• _TASK INSTRUCTIONS_: Please retype the records below exactly, leaving out any pictures.

• _INFORMATION_:
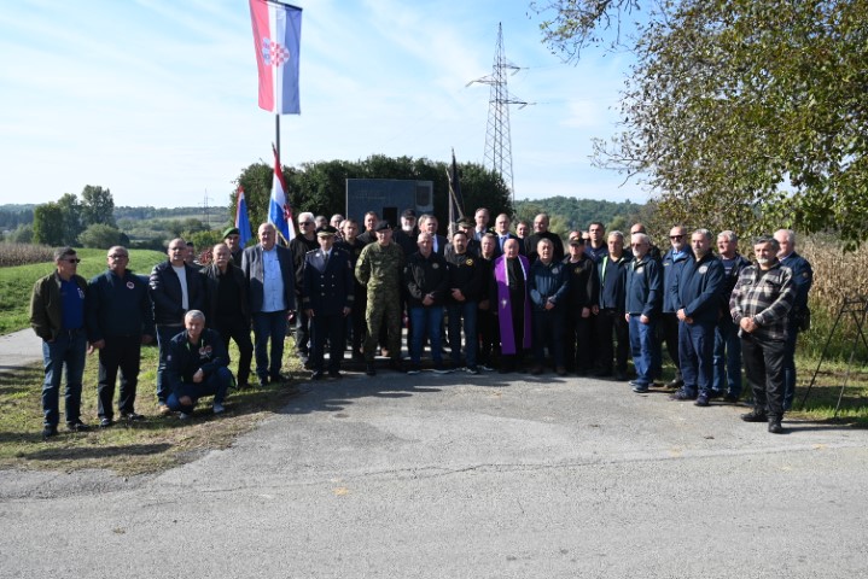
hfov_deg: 62.8
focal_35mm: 30
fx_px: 712
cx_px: 434
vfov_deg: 44.3
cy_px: 290
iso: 100
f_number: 6.3
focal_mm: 29.5
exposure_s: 1/320
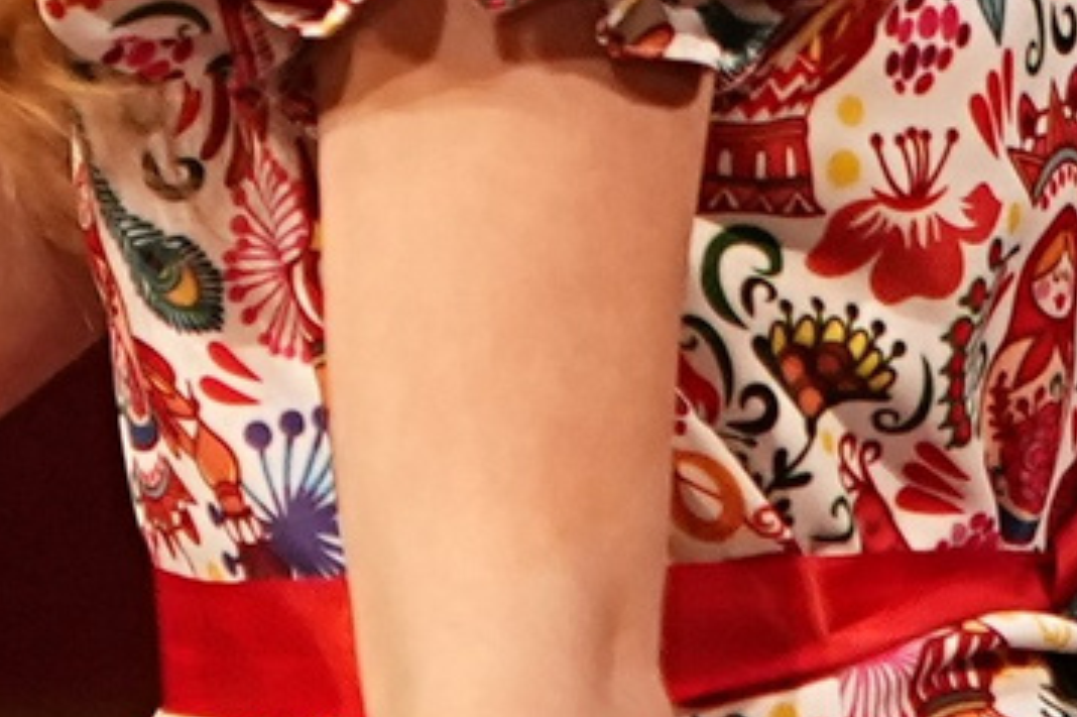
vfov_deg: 0.6
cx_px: 699
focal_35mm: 2158
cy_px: -492
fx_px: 64527
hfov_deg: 1.0
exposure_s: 1/320
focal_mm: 200
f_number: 2.8
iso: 1250
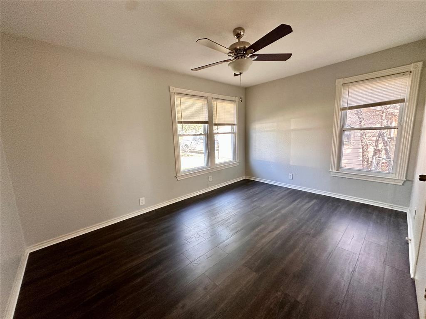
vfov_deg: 85.7
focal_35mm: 14
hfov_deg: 102.1
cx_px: 213
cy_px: 160
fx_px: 172
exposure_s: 1/120
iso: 320
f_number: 2.2
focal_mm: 2.22
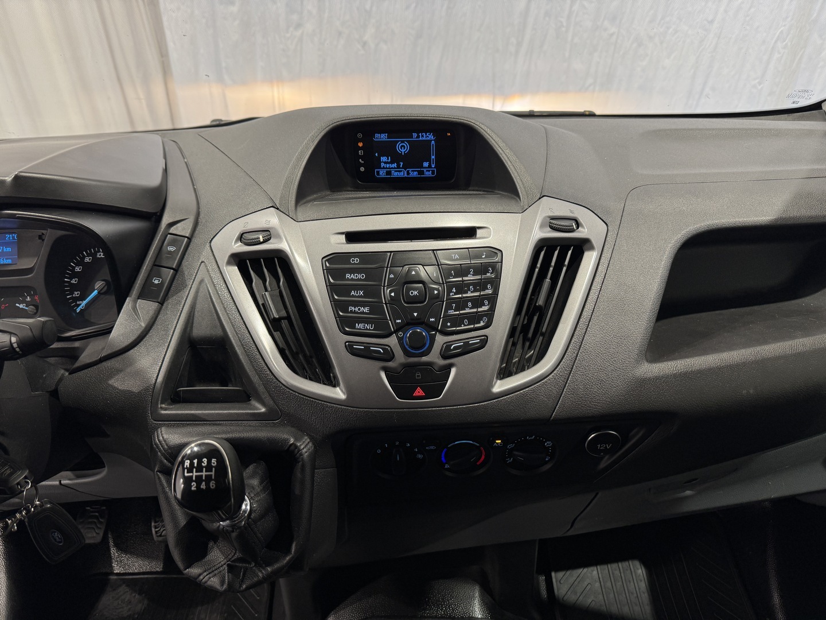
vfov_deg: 56.8
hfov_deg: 71.6
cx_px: 413
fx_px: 573
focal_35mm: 24
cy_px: 310
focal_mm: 6.76
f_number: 1.78
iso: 125
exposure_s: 1/100
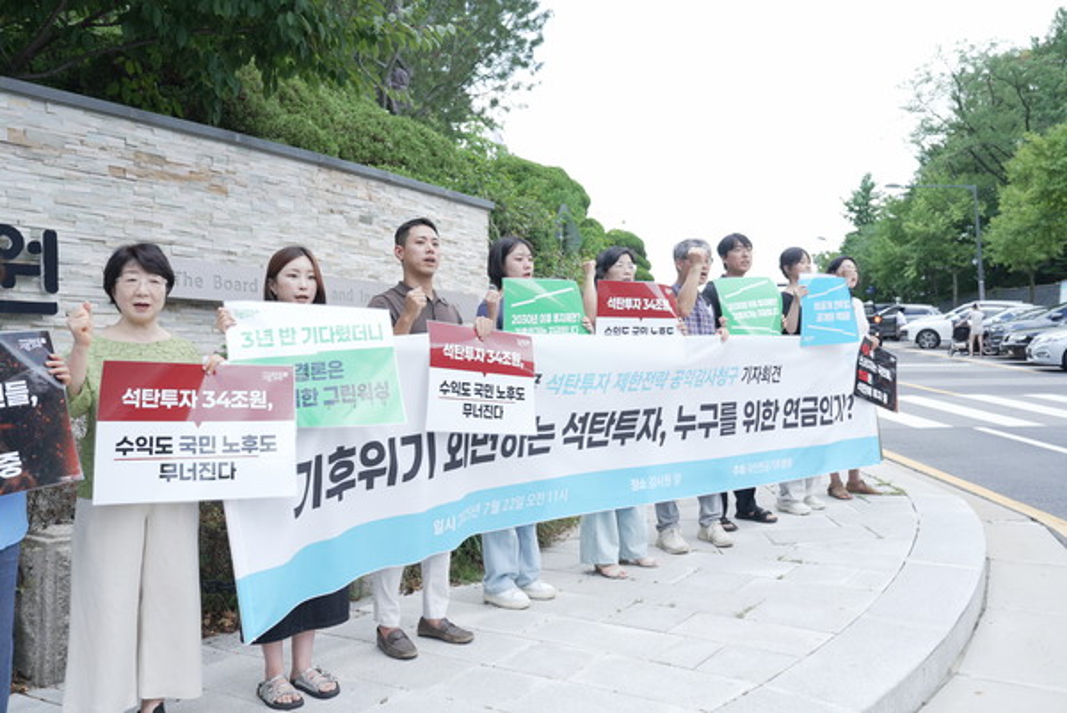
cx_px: 534
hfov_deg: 58.7
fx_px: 949
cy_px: 356
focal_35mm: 32
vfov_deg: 41.2
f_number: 5.6
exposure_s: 1/250
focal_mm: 32
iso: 320
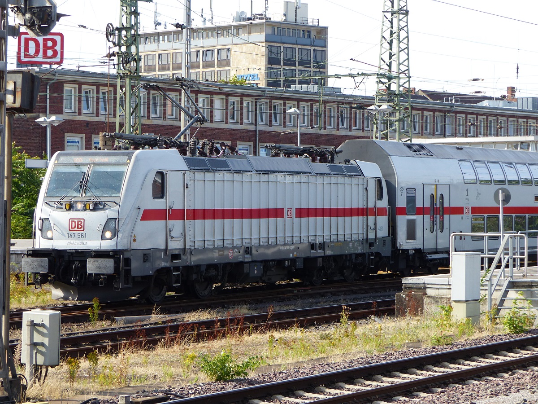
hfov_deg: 17.3
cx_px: 269
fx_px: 1772
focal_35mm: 114
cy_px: 202
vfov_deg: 13.0
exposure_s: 1/400
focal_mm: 20.5
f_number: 4
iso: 100
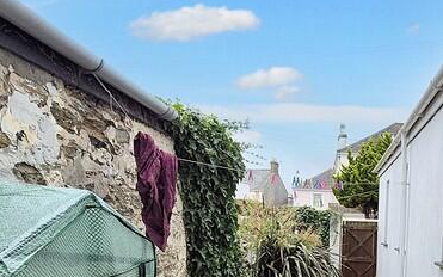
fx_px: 459
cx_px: 343
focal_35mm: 38
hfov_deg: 49.1
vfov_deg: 30.9
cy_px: 284
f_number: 2.2
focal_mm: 1.7
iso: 50
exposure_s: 1/1384
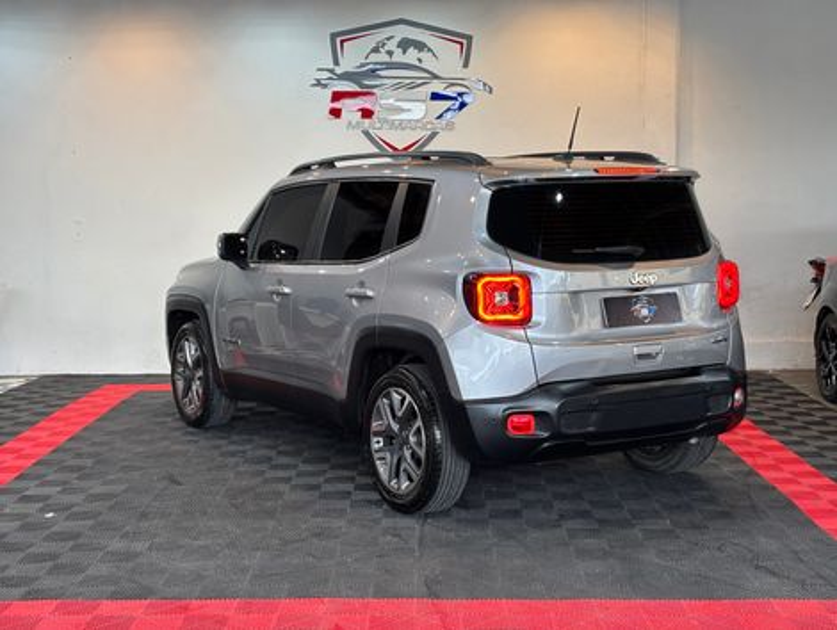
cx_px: 418
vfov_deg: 28.1
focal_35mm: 52
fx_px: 1259
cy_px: 315
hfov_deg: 36.8
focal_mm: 5.96
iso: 40
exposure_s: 1/120
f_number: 1.6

• _SOLUTION TO THE EXERCISE_:
hfov_deg: 62.8
focal_35mm: 30
fx_px: 712
cx_px: 434
vfov_deg: 44.3
cy_px: 290
iso: 100
f_number: 6.3
focal_mm: 29.5
exposure_s: 1/320
vfov_deg: 0.6
cx_px: 699
focal_35mm: 2158
cy_px: -492
fx_px: 64527
hfov_deg: 1.0
exposure_s: 1/320
focal_mm: 200
f_number: 2.8
iso: 1250
vfov_deg: 85.7
focal_35mm: 14
hfov_deg: 102.1
cx_px: 213
cy_px: 160
fx_px: 172
exposure_s: 1/120
iso: 320
f_number: 2.2
focal_mm: 2.22
vfov_deg: 56.8
hfov_deg: 71.6
cx_px: 413
fx_px: 573
focal_35mm: 24
cy_px: 310
focal_mm: 6.76
f_number: 1.78
iso: 125
exposure_s: 1/100
cx_px: 534
hfov_deg: 58.7
fx_px: 949
cy_px: 356
focal_35mm: 32
vfov_deg: 41.2
f_number: 5.6
exposure_s: 1/250
focal_mm: 32
iso: 320
hfov_deg: 17.3
cx_px: 269
fx_px: 1772
focal_35mm: 114
cy_px: 202
vfov_deg: 13.0
exposure_s: 1/400
focal_mm: 20.5
f_number: 4
iso: 100
fx_px: 459
cx_px: 343
focal_35mm: 38
hfov_deg: 49.1
vfov_deg: 30.9
cy_px: 284
f_number: 2.2
focal_mm: 1.7
iso: 50
exposure_s: 1/1384
cx_px: 418
vfov_deg: 28.1
focal_35mm: 52
fx_px: 1259
cy_px: 315
hfov_deg: 36.8
focal_mm: 5.96
iso: 40
exposure_s: 1/120
f_number: 1.6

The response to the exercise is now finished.